The click-clack of knitting needles was now a discordant accompaniment to the metronome of the wipers.
“What’s that?” said his wife Mary from the passenger seat, looking up from her rabbit-headed tea cosy and peering out.
In the centre of the road, facing away from them, was a tall, broad figure. George rubbed a clear patch in the misted-up windscreen and leant forward intently, staring over the steering wheel. The figure stood, uncowed by the driving rain, supported by a long, thick stick. A cowled hood covered their head, melding into a bottle-green cloak that swept down to the raindrops dancing in the water around their knee-length boots. They struggled to make out any more details.
“Who’s that?” you mean, said George, always a stickler for accuracy. Mary sucked on her new teeth. He slowed the car to avoid creating an unwelcome wash, steering for the kerb to safely pass the errant pedestrian. Might as well be charitable, he thought. He wound down the window, rain sputtering on his ruddy face.

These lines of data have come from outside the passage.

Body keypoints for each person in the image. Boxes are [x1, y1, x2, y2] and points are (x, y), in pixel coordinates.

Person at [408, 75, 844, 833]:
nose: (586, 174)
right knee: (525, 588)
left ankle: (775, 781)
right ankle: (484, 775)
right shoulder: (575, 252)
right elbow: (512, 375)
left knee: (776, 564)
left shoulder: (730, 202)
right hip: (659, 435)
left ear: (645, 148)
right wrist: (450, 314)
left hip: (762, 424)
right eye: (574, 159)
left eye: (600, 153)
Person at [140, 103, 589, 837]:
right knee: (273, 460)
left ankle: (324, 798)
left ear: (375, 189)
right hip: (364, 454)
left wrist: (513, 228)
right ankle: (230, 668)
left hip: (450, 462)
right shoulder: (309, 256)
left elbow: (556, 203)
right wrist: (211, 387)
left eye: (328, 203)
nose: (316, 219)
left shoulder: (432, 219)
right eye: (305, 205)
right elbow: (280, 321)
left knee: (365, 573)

“’Ow do?” he ventured, coming to a halt. The hooded head turned to him, the face still hidden in the orange-lit gloom. He could now make out the large staff they held was topped like a pitchfork. Queer thing to be having in the street, he thought.
“A good night for it, don’t you think?” responded the stranger. It was the deepest voice George had ever heard; oceanic vowels breaking into sibilant shallows. It carried preternaturally well to him, even through the incessant drumming on the car’s roof.
Definitely not from round ‘ere, thought George. Best treat the man’s question as rhetorical and quell any pedantic urge to quibble over what ‘it’ was exactly, especially given the night’s inclement weather. George could be pragmatic when required.
“Want a lift t'anywhere?” he offered. “It’s chuckin’ it down.” It was the least they could do.
“Yes, get in t’back, lad. We’ll take you home, if we can,” Mary suggested, leaning across to peer up at the man.
“Thank you, my friends, but tonight that will not be necessary.” The stranger returned his gaze back up the street. He looked oddly expectant. George caught a whisper, a beach absorbing flecked foam. “Not this time…”
A faint blue glimmer now danced between the tines of the pitchfork. Then an earth-bound rumbling. Must be an atmospheric effect, George reassured himself. “C’mon lad, it’s no problem. You’ll catch your death outside like this.”
“Ah, you do not know the bitter coincidence in your words, my friend,” the stranger intoned. “After this is over, when the waters have receded and your townsfolk have returned, tell them it was Jamie that stood his ground once more.”
“What’s that he said, George?” quavered Mary, “Jammy?”
The rumbling grew louder, but still the downpour shrouded the source of the noise. Around the car and the boots fish began dancing out of the water, sensing a change in momentum.
Jamie thrust forward his Benthic Trident to meet the onslaught. Sparks crackled and a web of blue iridescence enclosed him, enmeshing his body within the rapidly rising waters. He shouted imperiously into the roiling vortex, “Come, Father! I am ready for you now!”
George stared ahead and could now see the oncoming maelstrom. Within it were fantastical shapes, writhing glassy green statues of sea and salt and foam. Then a giant, crowned form loomed over them all. It also wielded a strange pitchfork that was glowing a fierce electric blue. But this one was much larger.
“Blimey…” uttered George. He held his wife’s hand and turned off the windscreen wipers. It wouldn’t do for Mary to know how badly this was going to end.